# Extracted records
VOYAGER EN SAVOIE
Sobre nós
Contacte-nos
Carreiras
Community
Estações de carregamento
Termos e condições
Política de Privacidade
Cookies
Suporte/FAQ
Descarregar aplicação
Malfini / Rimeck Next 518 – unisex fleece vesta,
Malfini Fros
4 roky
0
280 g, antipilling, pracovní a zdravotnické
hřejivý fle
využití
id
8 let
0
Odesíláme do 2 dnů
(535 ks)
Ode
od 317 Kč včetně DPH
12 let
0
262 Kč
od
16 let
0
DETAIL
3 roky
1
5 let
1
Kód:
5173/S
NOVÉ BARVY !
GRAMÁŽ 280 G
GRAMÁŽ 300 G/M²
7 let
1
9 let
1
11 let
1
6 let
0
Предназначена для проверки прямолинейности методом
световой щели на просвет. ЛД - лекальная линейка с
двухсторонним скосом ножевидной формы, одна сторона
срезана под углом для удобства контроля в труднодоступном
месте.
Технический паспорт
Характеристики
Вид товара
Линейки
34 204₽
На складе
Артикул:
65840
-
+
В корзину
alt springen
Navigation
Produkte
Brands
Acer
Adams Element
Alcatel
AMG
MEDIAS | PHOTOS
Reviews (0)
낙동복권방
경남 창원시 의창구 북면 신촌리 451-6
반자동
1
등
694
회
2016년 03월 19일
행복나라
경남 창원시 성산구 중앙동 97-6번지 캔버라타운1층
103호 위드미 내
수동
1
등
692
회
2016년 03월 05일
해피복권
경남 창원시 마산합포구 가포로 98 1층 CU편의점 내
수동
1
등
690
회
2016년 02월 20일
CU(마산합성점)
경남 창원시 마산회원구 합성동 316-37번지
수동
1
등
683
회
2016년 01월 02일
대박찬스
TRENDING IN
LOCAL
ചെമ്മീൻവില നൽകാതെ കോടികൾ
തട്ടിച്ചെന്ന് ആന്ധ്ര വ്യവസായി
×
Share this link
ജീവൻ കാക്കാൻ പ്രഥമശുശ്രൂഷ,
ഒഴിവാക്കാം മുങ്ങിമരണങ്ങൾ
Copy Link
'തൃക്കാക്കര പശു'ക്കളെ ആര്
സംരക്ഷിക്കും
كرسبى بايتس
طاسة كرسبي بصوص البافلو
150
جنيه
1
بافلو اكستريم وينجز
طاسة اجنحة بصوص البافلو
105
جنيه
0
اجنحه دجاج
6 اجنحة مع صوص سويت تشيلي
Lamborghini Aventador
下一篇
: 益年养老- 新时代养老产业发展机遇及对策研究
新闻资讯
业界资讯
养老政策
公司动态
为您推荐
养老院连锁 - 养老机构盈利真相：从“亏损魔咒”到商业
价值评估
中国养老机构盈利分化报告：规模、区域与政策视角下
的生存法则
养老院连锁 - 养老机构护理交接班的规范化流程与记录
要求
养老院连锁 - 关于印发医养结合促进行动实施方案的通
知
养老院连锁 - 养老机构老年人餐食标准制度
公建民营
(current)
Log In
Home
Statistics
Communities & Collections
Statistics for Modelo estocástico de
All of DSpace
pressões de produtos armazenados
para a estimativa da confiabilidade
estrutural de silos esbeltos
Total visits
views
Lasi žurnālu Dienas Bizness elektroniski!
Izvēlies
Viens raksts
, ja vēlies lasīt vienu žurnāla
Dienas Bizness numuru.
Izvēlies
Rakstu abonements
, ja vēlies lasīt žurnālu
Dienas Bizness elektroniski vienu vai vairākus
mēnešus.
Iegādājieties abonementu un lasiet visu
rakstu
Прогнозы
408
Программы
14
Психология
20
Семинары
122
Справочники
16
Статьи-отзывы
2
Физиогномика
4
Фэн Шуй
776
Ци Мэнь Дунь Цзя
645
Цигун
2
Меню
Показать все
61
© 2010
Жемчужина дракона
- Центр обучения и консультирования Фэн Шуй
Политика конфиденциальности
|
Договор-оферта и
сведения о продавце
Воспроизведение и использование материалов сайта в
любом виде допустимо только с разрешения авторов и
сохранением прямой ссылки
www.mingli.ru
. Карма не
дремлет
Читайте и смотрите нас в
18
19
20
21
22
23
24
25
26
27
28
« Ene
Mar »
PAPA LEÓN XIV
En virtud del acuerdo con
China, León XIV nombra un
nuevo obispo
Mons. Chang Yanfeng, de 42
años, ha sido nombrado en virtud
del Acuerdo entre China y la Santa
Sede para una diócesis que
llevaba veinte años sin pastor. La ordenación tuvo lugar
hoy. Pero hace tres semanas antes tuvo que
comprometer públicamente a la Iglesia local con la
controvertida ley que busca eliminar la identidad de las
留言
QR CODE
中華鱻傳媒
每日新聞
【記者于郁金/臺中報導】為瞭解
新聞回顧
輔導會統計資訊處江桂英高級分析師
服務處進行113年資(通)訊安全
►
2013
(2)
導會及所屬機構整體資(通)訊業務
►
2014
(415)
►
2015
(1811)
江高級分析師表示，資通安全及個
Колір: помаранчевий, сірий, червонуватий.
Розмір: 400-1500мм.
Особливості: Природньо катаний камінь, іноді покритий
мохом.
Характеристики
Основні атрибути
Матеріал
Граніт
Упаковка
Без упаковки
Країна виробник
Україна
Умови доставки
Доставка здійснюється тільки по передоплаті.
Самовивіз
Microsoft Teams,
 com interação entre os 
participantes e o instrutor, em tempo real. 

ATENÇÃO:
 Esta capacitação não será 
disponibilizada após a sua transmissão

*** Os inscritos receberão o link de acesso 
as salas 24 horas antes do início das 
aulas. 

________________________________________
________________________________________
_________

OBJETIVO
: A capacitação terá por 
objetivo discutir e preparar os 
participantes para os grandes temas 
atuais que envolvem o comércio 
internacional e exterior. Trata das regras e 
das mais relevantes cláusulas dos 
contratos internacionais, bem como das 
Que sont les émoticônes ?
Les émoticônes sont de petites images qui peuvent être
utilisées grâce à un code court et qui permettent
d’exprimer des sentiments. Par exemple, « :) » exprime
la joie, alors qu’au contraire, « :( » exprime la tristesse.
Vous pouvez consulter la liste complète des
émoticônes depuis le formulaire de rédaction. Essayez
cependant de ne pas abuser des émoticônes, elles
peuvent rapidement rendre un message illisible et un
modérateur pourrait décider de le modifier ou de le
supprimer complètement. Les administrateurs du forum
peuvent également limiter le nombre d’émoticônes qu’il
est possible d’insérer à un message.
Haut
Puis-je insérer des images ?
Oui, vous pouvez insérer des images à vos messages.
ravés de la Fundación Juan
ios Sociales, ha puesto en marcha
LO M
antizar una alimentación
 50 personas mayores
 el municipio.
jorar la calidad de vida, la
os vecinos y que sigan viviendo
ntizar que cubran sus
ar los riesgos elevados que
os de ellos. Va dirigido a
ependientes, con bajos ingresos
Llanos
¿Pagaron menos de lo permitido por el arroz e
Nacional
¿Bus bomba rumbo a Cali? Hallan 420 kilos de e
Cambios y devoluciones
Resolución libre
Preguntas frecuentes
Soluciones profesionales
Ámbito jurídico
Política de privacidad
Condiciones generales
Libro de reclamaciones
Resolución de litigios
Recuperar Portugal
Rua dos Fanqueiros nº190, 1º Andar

# Problem requirements
Collect from the data above every line that includes "images".

# Solution to the problem
Les émoticônes sont de petites images qui peuvent être
Puis-je insérer des images ?
Oui, vous pouvez insérer des images à vos messages.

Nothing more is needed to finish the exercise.